Re-basecalling with Guppy requires the use of GPUs. Make sure setting in SMA.config are configured to correct settings. As these settings are highly dependent on the compute environment, we do not provide additional support.
HapSMA including re-basecalling can be started using the following command:
workflow_path="/change/to/repository/path"
export NXF_JAVA_HOME="${workflow_path}/tools/java/jdk"
$workflow_path/tools/nextflow/nextflow run $workflow_path/SMA.nf \
-c $workflow_path/SMA.config \
--input_path <input_path> \
--outdir <output_dir_path> \
--start rebase \
--ploidy <ploidy> \
--sample_id <sampleID> \
--email <email>
- <input_path> full path to the sequence output folder containing fast5_pass/ and/or fast5_fail/ folders in which the FAST5 files are located.
- <output_dir_path> output folder path.
- <ploidy> copynumber of SMN1 and SMN2 combined (integer). This should be provided by the user and can be determined with orthogonal methods such as MLPA.
- <sampleID> ID of the sample.
- <email> email address of the user.
Optionally, HapSMA can also be started based on the Guppy (v6.1.2) output folder containing BAM files. For this, two start options are available bam or bam_remap, with the difference that bam_remap will remap the reads to the reference genome provide in SMA.config. We advise to always perform remapping.
workflow_path="/change/to/repository/path"
export NXF_JAVA_HOME="${workflow_path}/tools/java/jdk"
$workflow_path/tools/nextflow/nextflow run $workflow_path/SMA.nf \
-c $workflow_path/SMA.config \
--input_path <input_path> \
--outdir <output_dir_path> \
--start <bam/bam_remap> \
--ploidy <ploidy> \
--sample_id <sampleID> \
--email <email>
- <input_path> full path to Guppy output folder containing BAM files in the pass/ folder and sequencing_summary.txt in the root folder.
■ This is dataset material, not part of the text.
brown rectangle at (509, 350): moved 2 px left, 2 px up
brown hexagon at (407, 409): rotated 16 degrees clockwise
- <output_dir_path> output folder path.
- <ploidy> copynumber of SMN1 and SMN2 combined (integer). This should be provided by the user and can be determined with orthogonal methods such as MLPA.
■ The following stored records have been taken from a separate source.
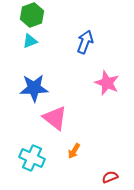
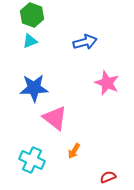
green hexagon: rotated 20 degrees counterclockwise
blue arrow: rotated 55 degrees clockwise
cyan cross: moved 2 px down
red semicircle: moved 2 px left
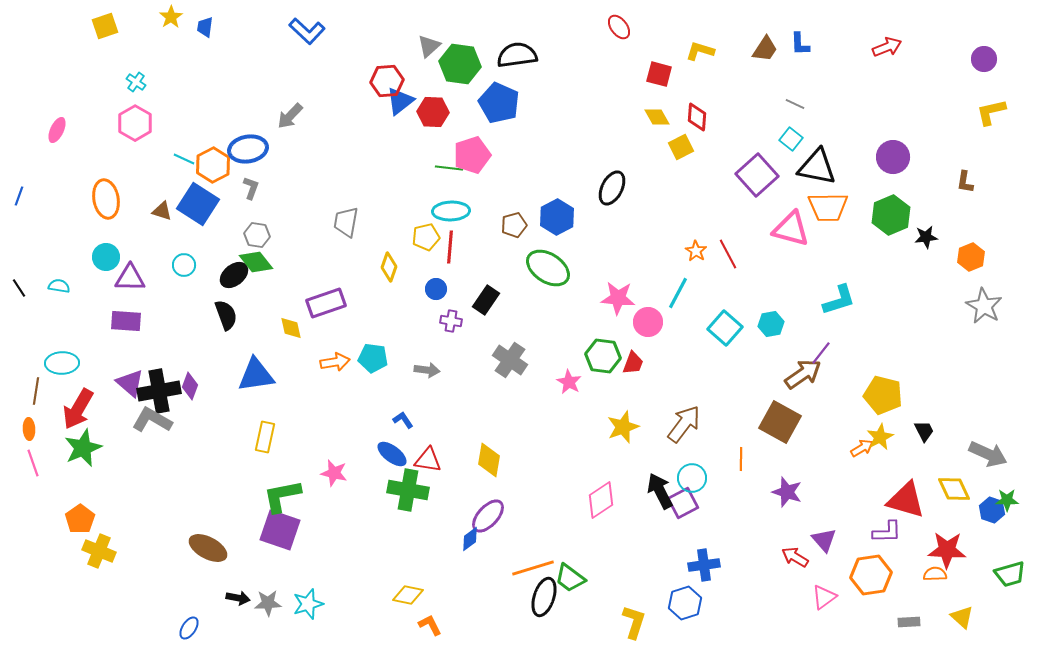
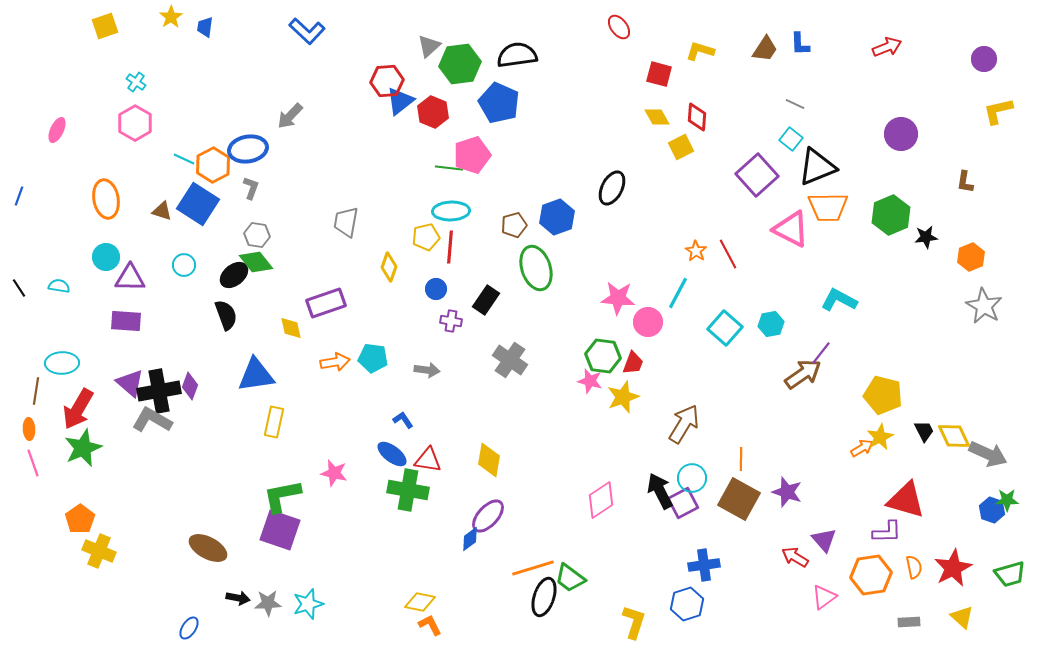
green hexagon at (460, 64): rotated 15 degrees counterclockwise
red hexagon at (433, 112): rotated 20 degrees clockwise
yellow L-shape at (991, 112): moved 7 px right, 1 px up
purple circle at (893, 157): moved 8 px right, 23 px up
black triangle at (817, 167): rotated 33 degrees counterclockwise
blue hexagon at (557, 217): rotated 8 degrees clockwise
pink triangle at (791, 229): rotated 12 degrees clockwise
green ellipse at (548, 268): moved 12 px left; rotated 39 degrees clockwise
cyan L-shape at (839, 300): rotated 135 degrees counterclockwise
pink star at (569, 382): moved 21 px right, 1 px up; rotated 15 degrees counterclockwise
brown square at (780, 422): moved 41 px left, 77 px down
brown arrow at (684, 424): rotated 6 degrees counterclockwise
yellow star at (623, 427): moved 30 px up
yellow rectangle at (265, 437): moved 9 px right, 15 px up
yellow diamond at (954, 489): moved 53 px up
red star at (947, 550): moved 6 px right, 18 px down; rotated 30 degrees counterclockwise
orange semicircle at (935, 574): moved 21 px left, 7 px up; rotated 80 degrees clockwise
yellow diamond at (408, 595): moved 12 px right, 7 px down
blue hexagon at (685, 603): moved 2 px right, 1 px down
- <sampleID> ID of the sample.
- <email> email address of the user.
The reference genome in SMA.config must be indexed using Samtools, Picard and (optionally) Minimap2.
Make sure that the index files are present in the same folder as the reference genome.
samtools faidx <path_to_reference_fasta>
picard CreateSequenceDictionary -R <path_to_reference_fasta> -O <path_to_reference_fasta>.dict
Only needed if rebasecalling with Guppy is performed
minimap2 -d <path_to_reference_fasta>.mmi <path_to_reference_fasta>
SMA_umcu.config, run_nextflow_sma_umcu_ont.sh, run_nextflow_sma_umcu_pacbio.sh are specifically made to run HapSMA on the Utrecht HPC infrastructure. Please do not use these, although they could serve as a template for your specific compute environment.